Largest magnetic storm of the season to strike this weekend

On Thursday July 12, 2012 the sun let loose with a huge solar flare and coronal mass ejection. The X1.4 class solar flare emerged from a sunspot in active region 1520 at 12:11Pm EDT. 

The flare unleashed a staggering amount of energy roughly equivalent to a billion hydrogen bombs. That energy is now headed toward the Earth at a blistering 850 miles per second.

Solar scientists are expecting a moderately severe magnetic storm when the CME strikes the Earth’s magnetic field this weekend.  Alex Young of NASA’s Goddard Space Flight Center stated, “This could produce auroras as far south as northern California and Alabama [and] into central UK and Europe or southern New Zealand.”

As previously discussed on this blog, geomagnetic storms can disrupt electrical and communication systems that are vital to the operation of data centers and other mission critical facilities.

Solar scientists warn that this magnetic storm could lead to intermittent satellite/radio navigation problems, surface charging on satellites and power grid fluctuations.

“Epic” Geomagnetic Storm Slams Earth. Vital Electrical and Communication Infrastructure Could Be Damaged.

The NASA Space Weather Laboratory reported that a massive Coronal Mass Ejection (CME) struck the Earth’s magnetic field at approximately 2PM EST on October 24th, 2011.  The CME (solar storm) caused a geomagnetic storm that lit up the sky with dramatic Northern Lights (aurora borealis).  Observers have reported vivid auroras as far south as Alabama and Georgia.

Scientists measure the intensity of solar storms using the kP index.  Anything above a 5 on the kP index and auroras and other terrestrial effects are expected.  The Oct 24th storm registered a very strong 7 at its peak.  A very strong solar event!

Why should the data center community care?  Two reasons:

  • Geomagnetic storms can affect the reliability of utility power.
  • Geomagnetic storms can affect the reliability of satellite and terrestrial communication systems

When a CME strikes the Earth’s magnetic field it compresses and distorts the field.  This compression can expose high altitude (22,233 miles) geostationary satellites to solar wind plasma and intense radiation.  This type of exposure can easily and quickly fry sensitive electronic equipment aboard satellites.  Satellites in high altitude geostationary orbits include communication satellites.  (Data, TV, Image and some telephone transmissions) The loss of one of these satellites could affect day to day operations in some data centers.  In addition, disaster recovery plans may be impacted by compromised communications.

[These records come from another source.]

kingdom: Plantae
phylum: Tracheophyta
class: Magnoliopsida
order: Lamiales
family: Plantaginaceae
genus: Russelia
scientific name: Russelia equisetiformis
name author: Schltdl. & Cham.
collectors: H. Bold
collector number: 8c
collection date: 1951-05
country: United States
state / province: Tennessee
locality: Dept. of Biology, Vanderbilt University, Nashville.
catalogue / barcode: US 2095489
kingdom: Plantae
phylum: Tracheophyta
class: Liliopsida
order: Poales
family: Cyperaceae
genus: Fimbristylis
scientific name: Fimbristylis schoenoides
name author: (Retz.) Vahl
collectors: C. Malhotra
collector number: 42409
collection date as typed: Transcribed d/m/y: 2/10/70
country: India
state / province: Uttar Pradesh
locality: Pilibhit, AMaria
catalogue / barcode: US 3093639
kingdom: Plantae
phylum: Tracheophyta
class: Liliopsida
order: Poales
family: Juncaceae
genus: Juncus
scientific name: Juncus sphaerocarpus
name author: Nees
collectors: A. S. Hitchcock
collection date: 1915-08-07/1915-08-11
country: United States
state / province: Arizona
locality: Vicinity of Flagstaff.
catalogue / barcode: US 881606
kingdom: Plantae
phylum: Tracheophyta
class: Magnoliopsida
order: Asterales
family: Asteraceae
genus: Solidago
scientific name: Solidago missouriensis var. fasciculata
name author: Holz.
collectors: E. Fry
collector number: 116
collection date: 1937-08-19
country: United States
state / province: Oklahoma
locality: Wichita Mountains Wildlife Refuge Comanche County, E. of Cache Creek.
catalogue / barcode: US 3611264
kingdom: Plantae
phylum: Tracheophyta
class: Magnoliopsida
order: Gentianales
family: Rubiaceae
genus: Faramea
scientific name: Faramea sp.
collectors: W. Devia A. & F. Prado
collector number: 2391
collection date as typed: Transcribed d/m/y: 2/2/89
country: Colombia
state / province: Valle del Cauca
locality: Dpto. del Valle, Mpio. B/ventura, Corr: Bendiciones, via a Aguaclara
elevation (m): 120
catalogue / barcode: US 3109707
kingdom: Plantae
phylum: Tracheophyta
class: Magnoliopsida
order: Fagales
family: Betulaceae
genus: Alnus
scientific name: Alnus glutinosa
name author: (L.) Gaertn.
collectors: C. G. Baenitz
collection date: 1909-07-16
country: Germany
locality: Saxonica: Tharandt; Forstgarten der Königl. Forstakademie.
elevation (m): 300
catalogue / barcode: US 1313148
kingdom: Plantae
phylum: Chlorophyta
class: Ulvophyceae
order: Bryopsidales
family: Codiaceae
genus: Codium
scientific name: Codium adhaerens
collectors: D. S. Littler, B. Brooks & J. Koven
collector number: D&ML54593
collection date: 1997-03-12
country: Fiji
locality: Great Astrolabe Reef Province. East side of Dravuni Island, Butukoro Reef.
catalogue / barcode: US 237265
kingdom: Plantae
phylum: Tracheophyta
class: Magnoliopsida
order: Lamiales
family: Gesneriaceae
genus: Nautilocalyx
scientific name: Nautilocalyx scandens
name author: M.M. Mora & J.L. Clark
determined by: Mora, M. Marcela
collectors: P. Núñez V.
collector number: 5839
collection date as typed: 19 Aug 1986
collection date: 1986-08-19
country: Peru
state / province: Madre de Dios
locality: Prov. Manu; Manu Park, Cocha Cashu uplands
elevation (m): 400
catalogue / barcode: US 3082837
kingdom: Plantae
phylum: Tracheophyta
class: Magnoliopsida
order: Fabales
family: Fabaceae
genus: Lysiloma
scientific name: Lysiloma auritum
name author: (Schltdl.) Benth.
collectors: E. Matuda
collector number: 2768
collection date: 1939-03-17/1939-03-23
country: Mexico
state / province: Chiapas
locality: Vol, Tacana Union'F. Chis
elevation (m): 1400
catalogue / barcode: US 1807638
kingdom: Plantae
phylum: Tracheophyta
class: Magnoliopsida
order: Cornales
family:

Additionally, increased solar radiation causes the atmosphere to swell.  Low Earth orbit (LEO) satellites that are typically above the Earth’s atmosphere may be exposed to additional drag by the puffed up atmosphere.  It was drag and slowing caused by unexpected atmospheric drag that caused the early death of the 70’s era satellite known as SkyLab.  LEO satellites are typically used as observation platforms and are responsible Earth imaging.  However, in some cases emergency radio communications are handled by LEO satellites.

Technology systems on the Earth’s surface can also be adversely affected by geomagnetic storms. The distortion of the magnetic field that exposes satellites to the solar wind also causes the magnetic lines of flux that penetrate the Earth’s surface to shift around.  When a moving magnetic field crosses a really long conductor it will induce a current in that conductor.  These induced currents are called Geomagnetically Induced Current (GIC).  GICs can be induced in man-made technology infrastructure such as telephone lines, railways, pipelines and the national electrical grids.

The national electrical grids are usually already carrying as much current as they can safely handle.  When a geomagnetic storm adds GIC on top of that current, grid components like transformers and breakers suffer accelerated component breakdown and can experience catastrophic failure.

The destructive potential of a large scale GIC event was demonstrated in 1859 and is known as The Carrington Event.  In the Carrington Event, a massive solar storm struck the Earth’s magnetic field.  Auroras were seen as far south as Havana, Cuba.  The only significantly long conductors at the time were the copper lines that had recently been strung up for a new technology known as “the telegraph”.  When the solar storm struck, telegraph stations around the country burst into flame.  For days after the event, telegraph operators were able to disconnect the batteries from their systems and operate off of “celestial power”.  Experts warn that a Carrington scale event today could result in widespread power failures that last for weeks or months.  Damage estimates for such an event are measured in trillions of dollars and tens of thousands of lives.

A detailed report of the economic impact of a Carrington type event was prepared by the National Academies Press for NASA in 2010.  That study is available here.

Data centers and operators of other mission critical infrastructure should be aware that the sun is entering a phase of increased activity.  Activity is expected to increase until it peaks with the solar maximum in 2013. As a result, solar storms such as the October 24, 2011 event will be more common.  Let’s all hope that none of these events are as intense as the Carrington Event.